* Goal of the exercise *
Go through the data that follows and restate each line exactly as it reads.

* Exercise material *
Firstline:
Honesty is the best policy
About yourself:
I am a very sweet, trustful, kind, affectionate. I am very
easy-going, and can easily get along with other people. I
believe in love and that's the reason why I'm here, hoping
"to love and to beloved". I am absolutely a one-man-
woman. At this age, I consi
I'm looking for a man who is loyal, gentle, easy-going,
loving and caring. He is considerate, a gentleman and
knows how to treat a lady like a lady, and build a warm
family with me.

* Answer to this task *
Firstline:
Honesty is the best policy
About yourself:
I am a very sweet, trustful, kind, affectionate. I am very
easy-going, and can easily get along with other people. I
believe in love and that's the reason why I'm here, hoping
"to love and to beloved". I am absolutely a one-man-
woman. At this age, I consi
I'm looking for a man who is loyal, gentle, easy-going,
loving and caring. He is considerate, a gentleman and
knows how to treat a lady like a lady, and build a warm
family with me.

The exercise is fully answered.